* Record extracts *
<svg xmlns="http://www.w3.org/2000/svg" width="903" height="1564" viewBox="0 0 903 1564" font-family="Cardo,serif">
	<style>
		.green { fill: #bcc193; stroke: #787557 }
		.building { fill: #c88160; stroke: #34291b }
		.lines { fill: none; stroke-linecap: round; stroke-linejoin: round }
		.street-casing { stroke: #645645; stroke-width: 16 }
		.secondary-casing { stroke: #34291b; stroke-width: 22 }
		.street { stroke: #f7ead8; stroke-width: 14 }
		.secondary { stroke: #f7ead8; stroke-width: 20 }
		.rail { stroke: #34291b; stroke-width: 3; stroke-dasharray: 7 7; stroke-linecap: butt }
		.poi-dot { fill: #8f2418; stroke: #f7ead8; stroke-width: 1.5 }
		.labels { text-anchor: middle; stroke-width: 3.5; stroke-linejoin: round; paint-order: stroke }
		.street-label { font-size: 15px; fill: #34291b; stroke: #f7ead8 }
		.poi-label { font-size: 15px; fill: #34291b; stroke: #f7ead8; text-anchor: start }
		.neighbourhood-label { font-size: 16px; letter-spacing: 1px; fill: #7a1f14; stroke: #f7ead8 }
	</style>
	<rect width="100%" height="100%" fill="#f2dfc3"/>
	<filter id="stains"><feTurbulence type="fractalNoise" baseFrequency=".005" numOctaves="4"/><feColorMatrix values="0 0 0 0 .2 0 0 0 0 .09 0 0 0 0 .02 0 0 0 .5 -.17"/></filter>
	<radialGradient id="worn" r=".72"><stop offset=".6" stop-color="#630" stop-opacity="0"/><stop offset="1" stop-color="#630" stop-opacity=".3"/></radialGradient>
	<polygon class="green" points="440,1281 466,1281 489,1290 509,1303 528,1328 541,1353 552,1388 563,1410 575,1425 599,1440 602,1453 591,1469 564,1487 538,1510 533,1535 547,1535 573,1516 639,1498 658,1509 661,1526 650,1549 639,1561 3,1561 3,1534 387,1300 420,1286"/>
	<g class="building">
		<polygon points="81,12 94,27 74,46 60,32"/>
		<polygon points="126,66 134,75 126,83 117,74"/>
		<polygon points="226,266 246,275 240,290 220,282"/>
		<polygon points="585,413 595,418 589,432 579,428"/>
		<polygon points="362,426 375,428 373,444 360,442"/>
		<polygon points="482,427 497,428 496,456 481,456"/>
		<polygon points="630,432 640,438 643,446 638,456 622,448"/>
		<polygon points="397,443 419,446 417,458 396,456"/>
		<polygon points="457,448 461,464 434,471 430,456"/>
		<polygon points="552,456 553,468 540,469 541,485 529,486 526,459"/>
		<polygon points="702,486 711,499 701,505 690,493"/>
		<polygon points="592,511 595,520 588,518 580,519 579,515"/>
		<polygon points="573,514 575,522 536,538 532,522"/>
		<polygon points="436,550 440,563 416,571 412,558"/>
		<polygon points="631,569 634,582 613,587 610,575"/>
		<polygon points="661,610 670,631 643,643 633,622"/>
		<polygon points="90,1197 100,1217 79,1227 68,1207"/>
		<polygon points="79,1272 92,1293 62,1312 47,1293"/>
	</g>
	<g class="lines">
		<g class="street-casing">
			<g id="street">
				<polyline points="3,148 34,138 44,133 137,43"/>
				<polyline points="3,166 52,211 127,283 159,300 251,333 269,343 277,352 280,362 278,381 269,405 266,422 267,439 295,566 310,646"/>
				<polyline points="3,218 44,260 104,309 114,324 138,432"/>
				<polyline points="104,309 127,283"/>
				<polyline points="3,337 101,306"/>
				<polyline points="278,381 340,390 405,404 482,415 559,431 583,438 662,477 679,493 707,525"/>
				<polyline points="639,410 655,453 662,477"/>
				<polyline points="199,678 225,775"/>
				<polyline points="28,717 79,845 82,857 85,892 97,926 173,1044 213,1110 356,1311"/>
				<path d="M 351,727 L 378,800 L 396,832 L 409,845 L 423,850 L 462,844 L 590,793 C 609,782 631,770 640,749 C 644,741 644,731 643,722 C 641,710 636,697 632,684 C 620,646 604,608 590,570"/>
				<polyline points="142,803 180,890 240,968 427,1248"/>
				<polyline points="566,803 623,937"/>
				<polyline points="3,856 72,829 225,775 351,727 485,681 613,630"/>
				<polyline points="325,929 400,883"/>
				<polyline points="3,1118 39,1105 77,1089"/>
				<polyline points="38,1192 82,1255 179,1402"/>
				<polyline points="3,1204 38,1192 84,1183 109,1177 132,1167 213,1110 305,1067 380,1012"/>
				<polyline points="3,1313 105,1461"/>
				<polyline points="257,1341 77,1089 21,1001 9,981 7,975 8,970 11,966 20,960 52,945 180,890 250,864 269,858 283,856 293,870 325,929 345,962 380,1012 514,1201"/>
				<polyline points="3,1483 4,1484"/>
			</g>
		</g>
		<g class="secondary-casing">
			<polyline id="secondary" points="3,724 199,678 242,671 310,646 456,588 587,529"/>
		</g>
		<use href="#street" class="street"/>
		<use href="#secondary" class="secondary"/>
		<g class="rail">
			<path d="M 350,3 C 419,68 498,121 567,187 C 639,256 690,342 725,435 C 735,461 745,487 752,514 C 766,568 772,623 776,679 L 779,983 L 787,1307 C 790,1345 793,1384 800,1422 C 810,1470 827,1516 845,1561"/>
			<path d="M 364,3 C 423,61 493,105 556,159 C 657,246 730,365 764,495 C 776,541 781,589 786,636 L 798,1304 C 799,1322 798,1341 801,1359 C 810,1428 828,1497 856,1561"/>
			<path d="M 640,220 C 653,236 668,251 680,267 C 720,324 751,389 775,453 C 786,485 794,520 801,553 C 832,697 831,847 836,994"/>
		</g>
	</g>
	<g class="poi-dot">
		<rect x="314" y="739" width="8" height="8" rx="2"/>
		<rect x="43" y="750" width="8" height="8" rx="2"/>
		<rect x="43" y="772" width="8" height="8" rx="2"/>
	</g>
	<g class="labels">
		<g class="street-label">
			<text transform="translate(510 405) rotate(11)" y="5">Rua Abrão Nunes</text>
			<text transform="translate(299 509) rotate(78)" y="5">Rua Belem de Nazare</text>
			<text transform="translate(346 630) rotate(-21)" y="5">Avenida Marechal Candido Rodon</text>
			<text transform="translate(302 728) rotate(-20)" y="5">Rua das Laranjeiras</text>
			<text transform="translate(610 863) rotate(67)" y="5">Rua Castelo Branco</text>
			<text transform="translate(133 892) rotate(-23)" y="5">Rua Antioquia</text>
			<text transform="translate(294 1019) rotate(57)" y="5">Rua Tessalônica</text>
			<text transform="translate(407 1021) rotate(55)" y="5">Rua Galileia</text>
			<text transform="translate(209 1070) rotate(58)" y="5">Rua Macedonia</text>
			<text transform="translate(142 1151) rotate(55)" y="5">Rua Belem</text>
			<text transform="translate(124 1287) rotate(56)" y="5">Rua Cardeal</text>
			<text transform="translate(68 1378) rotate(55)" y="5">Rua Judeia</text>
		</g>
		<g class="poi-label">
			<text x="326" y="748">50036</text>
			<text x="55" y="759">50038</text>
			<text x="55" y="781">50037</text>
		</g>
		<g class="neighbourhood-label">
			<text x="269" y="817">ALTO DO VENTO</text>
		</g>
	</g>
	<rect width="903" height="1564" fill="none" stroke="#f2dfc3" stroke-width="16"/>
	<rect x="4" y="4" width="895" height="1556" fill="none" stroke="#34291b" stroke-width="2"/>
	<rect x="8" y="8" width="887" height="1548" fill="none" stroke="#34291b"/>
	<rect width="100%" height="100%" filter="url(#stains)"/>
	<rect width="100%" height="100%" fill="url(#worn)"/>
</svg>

* Task requirements *
Scan the material above for the string "filter". Copy each line that holds it.

* Written reply *
	<filter id="stains"><feTurbulence type="fractalNoise" baseFrequency=".005" numOctaves="4"/><feColorMatrix values="0 0 0 0 .2 0 0 0 0 .09 0 0 0 0 .02 0 0 0 .5 -.17"/></filter>
	<rect width="100%" height="100%" filter="url(#stains)"/>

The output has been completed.